### Exercise set
- A) Reproduce the stretch of the Chablis wine text from "La Chablisienne was" through "of the coop.", word for word.
- B) Answer these from the Chablis wine text, one line each:
(i) Since what year has La Chablisienne been in business?
(ii) In what decade did the La Chablisienne leaders decide to make the wine themselves?
(iii) What title is Tucki given?
- C) Put this sentence from the Chablis wine text into Spanish: "A group of winegrowers decided to partner as a way to sell their wines as a group wholesale to the wine trade."

### Text under study
____________

The fall colors of gold sweep the Chablis Valley

For the average consumer the idea of a negocient or wine cooperative just fogs over the moment the words are used.

And part of the haze is understandably for sub-par wines. There are exceptions around the world and perhaps one of the leading cooperatives is La Chablisienne, in business since 1923.

Tucki pours Chablis for us to taste

It all started back then during economic hardships. A group of winegrowers decided to partner as a way to sell their wines as a group wholesale to the wine trade. That model didn’t change much until the 1950s when the La Chablisienne leaders decided to make the wine themselves for a consistent style.

La Chablisienne was the final stop of a brief trip to Chablis. Herve’ Tucki is called an Ambassador and shared some of the organizations thoughts on winemaking and the history of the coop.

As with previous stops the discussion revolved around mineralilty and acid. And here comes a side note: One of the things that happens on these press trips is wine journalists have a certain story or angle they are pursuing. A couple of the journalists on this tour were interested in those two oft-discussed topics and it’s highly appropriate in a region like teChablis. Though, the horse did seem to be tiring by the last stop.

But each time I have the opportunity to hear winemakers in any region talk about their craft I gain knowledge if not different perspective.

____________

### Data for review
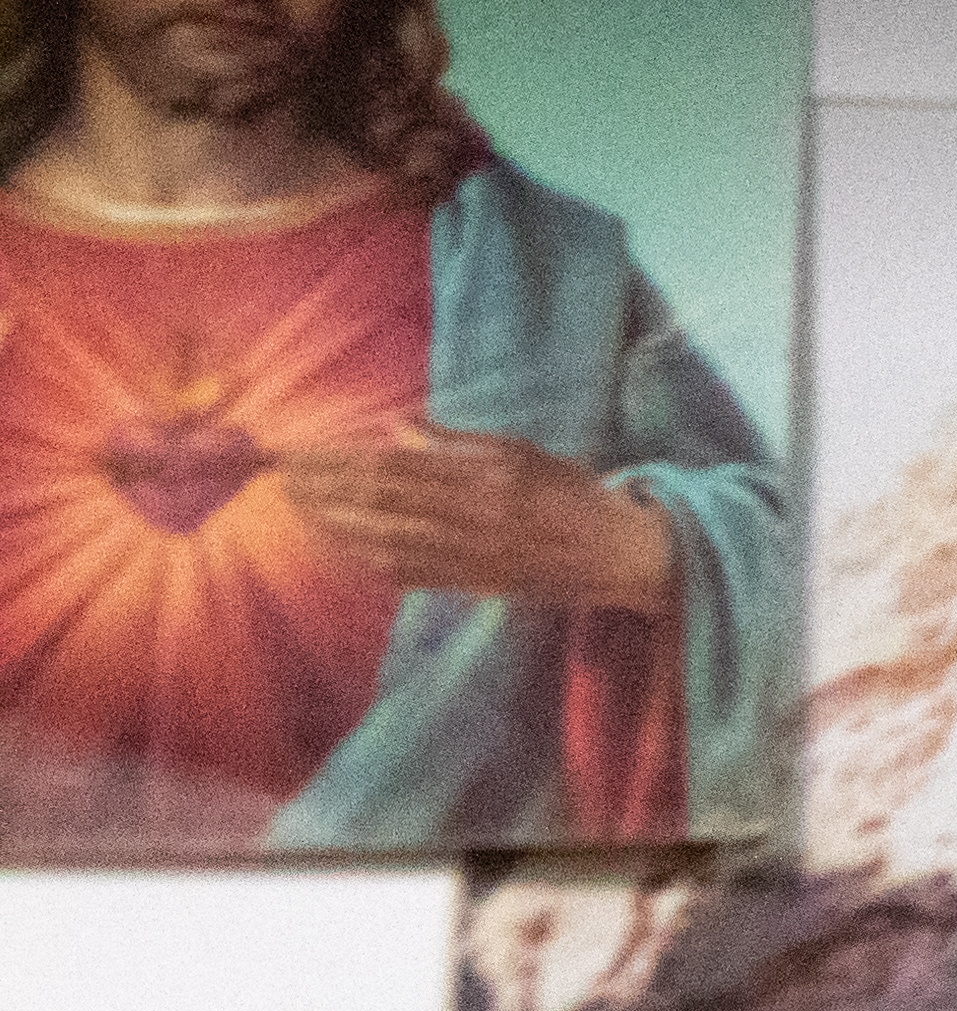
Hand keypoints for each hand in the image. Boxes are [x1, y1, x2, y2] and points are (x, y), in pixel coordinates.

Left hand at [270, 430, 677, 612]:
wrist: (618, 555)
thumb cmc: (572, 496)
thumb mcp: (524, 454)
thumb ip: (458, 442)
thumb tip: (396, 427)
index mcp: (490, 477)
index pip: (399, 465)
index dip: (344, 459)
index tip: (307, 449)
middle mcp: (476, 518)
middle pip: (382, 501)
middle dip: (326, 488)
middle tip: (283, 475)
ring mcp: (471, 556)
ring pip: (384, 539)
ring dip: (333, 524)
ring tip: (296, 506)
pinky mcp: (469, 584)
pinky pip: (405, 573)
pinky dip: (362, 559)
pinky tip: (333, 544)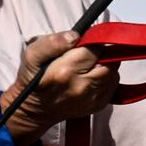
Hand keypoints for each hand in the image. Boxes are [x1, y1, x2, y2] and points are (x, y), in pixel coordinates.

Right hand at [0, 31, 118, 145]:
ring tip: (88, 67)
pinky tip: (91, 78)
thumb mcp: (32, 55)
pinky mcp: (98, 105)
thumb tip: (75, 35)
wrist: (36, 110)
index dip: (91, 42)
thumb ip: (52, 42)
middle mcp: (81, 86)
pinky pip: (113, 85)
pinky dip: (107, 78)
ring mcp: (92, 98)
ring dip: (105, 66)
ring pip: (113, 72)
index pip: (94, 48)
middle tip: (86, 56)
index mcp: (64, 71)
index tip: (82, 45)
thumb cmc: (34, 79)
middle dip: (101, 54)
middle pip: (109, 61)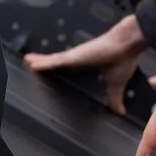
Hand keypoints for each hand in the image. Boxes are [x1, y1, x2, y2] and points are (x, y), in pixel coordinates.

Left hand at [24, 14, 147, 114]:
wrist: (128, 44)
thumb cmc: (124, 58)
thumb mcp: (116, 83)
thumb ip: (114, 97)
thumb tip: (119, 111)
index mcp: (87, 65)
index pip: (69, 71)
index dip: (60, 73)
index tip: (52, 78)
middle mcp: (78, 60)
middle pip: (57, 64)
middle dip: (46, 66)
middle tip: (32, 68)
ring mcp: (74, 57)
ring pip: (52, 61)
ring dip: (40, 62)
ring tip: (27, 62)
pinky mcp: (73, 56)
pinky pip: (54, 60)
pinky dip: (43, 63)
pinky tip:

____________

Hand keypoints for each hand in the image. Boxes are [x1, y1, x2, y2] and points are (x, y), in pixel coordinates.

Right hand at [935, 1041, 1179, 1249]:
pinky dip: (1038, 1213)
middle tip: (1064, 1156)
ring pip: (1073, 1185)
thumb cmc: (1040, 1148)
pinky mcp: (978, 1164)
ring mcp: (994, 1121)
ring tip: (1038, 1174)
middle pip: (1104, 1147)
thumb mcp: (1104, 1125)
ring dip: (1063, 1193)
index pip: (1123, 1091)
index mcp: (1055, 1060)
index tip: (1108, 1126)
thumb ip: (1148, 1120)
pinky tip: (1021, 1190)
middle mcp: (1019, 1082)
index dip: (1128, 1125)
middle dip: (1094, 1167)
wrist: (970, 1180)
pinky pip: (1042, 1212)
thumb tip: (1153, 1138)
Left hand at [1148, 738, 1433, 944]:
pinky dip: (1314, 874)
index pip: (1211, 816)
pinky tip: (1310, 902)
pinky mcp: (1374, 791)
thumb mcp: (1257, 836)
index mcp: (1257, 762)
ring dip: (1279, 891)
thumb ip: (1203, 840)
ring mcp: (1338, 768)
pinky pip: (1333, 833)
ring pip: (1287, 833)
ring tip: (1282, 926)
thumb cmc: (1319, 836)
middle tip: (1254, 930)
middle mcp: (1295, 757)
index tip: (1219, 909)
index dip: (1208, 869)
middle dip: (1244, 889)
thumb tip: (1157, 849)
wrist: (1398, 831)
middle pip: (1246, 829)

____________

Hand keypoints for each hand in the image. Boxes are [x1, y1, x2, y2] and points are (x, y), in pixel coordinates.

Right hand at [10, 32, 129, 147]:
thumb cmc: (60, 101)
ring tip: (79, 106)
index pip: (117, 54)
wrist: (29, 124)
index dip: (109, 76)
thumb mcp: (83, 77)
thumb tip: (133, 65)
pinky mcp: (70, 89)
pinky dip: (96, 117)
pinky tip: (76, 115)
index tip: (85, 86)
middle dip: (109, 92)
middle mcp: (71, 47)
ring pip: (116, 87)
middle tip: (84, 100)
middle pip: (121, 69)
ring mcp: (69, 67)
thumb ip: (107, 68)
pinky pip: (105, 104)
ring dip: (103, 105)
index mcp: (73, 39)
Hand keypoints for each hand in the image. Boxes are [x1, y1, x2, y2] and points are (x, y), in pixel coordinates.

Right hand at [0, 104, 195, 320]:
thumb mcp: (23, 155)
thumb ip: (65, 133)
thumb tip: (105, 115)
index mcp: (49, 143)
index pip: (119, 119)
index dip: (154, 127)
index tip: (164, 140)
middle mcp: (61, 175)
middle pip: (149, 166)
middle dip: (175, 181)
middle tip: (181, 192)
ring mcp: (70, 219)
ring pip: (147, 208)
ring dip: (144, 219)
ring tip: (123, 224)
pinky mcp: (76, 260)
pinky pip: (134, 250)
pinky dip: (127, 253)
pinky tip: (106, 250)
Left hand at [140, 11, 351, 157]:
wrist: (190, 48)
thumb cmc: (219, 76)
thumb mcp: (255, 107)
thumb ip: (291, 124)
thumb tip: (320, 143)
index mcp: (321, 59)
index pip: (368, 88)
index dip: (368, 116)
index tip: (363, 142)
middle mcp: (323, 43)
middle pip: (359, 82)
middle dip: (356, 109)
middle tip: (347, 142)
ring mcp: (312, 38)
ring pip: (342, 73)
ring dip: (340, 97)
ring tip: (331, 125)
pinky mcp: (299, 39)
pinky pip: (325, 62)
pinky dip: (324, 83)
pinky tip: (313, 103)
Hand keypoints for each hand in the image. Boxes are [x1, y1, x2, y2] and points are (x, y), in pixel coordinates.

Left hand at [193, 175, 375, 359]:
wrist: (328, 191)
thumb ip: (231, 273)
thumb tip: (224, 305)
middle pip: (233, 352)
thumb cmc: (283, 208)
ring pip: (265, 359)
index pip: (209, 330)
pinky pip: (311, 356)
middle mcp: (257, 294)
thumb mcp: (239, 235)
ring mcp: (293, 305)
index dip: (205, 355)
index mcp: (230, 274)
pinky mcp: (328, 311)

____________

### Responses
- A)
La Chablisienne was the final stop of a brief trip to Chablis. Herve’ Tucki is called an Ambassador and shared some of the organizations thoughts on winemaking and the history of the coop.

- B)
(i) 1923
(ii) The 1950s
(iii) Ambassador

- C) Un grupo de viticultores decidió asociarse como forma de vender sus vinos en grupo, al por mayor, al comercio del vino.